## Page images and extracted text
────────

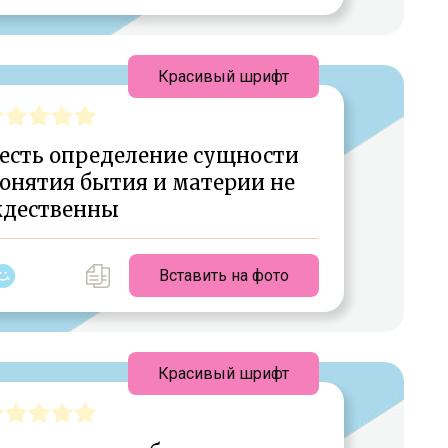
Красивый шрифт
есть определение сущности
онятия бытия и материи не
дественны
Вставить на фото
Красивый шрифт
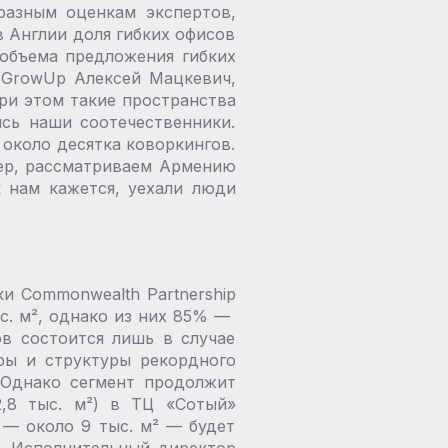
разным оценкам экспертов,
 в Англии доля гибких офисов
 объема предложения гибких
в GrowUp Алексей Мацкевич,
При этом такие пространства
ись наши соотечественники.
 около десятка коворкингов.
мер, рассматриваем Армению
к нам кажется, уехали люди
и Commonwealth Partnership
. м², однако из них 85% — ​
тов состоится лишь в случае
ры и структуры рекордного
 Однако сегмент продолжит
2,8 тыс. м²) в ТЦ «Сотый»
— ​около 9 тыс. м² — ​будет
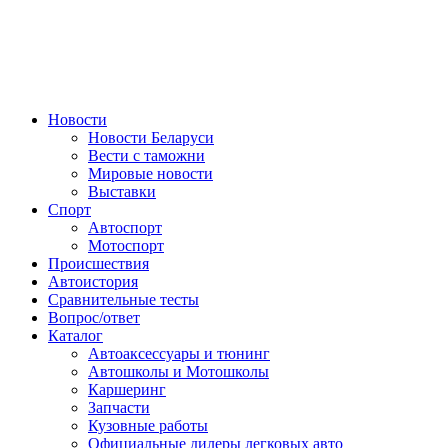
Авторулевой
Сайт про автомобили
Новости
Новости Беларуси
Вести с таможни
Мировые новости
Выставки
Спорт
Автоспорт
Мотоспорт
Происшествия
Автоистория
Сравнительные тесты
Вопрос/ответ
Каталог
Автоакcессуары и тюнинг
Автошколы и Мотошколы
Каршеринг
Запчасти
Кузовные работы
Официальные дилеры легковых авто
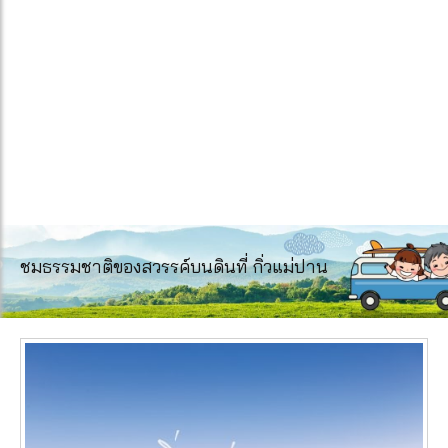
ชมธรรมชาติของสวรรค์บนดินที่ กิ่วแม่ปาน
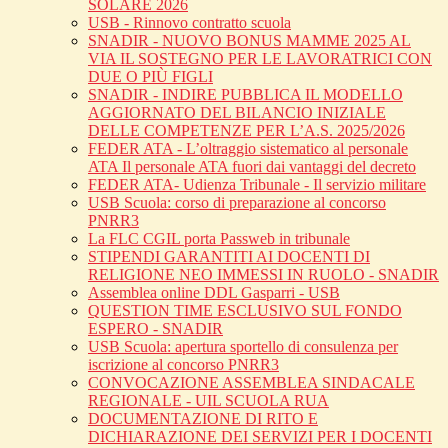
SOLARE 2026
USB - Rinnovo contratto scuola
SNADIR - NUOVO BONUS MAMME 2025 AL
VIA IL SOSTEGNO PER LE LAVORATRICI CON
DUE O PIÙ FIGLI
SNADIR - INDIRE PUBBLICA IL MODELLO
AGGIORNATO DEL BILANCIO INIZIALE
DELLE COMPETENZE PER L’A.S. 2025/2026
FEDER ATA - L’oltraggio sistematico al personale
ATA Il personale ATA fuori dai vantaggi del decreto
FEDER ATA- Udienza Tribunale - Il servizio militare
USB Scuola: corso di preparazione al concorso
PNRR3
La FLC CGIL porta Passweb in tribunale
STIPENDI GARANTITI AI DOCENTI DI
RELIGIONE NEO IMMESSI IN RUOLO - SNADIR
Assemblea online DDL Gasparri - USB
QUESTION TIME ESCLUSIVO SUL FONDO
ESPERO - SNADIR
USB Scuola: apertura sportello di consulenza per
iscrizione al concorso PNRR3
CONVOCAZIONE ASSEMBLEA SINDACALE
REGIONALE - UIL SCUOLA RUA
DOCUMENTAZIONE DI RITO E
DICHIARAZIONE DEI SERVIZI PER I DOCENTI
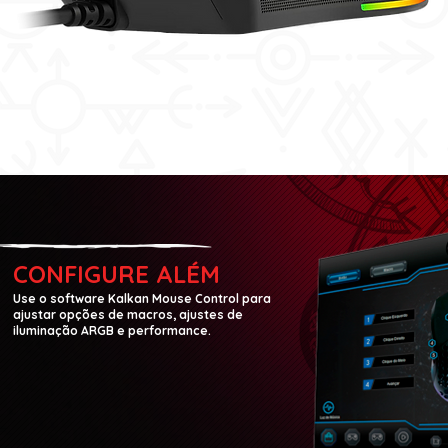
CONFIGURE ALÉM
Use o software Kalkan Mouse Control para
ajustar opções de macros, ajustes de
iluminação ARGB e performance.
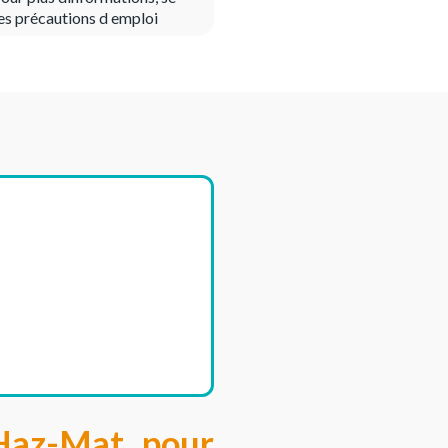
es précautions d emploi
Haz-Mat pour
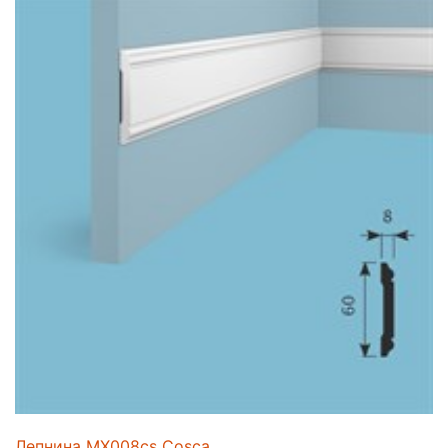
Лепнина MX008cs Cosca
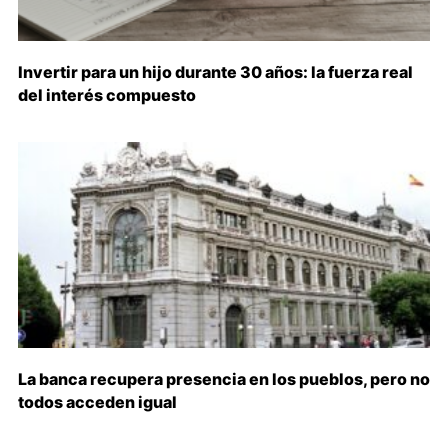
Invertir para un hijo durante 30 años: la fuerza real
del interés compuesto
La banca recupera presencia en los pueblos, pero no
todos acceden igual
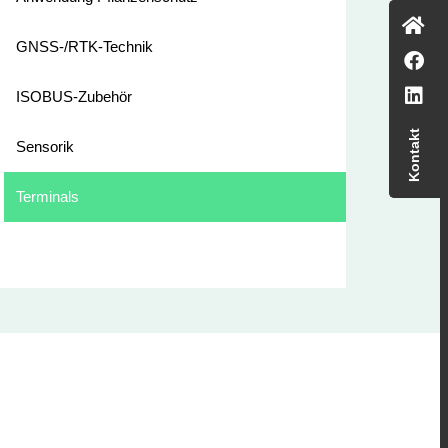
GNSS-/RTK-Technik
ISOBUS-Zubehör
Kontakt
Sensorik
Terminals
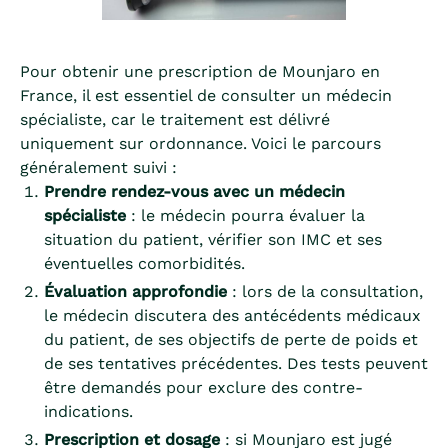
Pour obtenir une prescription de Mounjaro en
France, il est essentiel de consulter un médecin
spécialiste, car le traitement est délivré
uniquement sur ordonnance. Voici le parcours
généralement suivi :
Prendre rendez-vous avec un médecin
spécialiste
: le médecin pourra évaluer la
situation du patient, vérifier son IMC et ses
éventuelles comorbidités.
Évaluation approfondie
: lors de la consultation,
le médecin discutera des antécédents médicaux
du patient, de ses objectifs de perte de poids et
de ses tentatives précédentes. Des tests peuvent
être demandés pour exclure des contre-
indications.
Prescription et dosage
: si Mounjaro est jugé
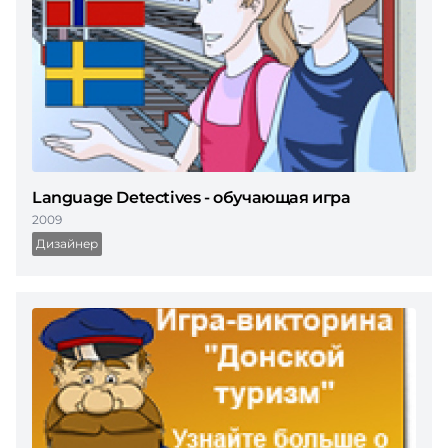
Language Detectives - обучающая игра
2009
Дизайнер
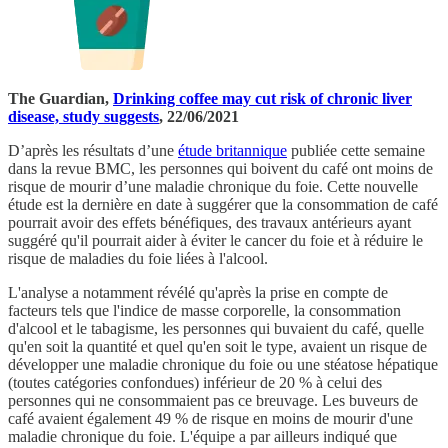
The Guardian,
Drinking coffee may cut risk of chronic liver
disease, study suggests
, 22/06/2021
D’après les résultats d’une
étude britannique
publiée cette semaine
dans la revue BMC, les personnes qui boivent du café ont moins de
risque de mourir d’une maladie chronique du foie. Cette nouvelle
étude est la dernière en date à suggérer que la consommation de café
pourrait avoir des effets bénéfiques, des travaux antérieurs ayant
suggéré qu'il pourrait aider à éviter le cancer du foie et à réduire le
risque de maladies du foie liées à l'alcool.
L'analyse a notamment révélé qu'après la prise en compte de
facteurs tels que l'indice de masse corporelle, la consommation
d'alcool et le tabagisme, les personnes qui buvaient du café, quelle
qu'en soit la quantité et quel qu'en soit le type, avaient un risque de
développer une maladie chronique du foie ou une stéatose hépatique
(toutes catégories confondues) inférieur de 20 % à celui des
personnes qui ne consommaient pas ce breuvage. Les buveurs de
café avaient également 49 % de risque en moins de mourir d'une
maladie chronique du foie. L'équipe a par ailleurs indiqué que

────────

Working through the records above, establish how many lines contain the string "foie", and reply with the number by itself.

5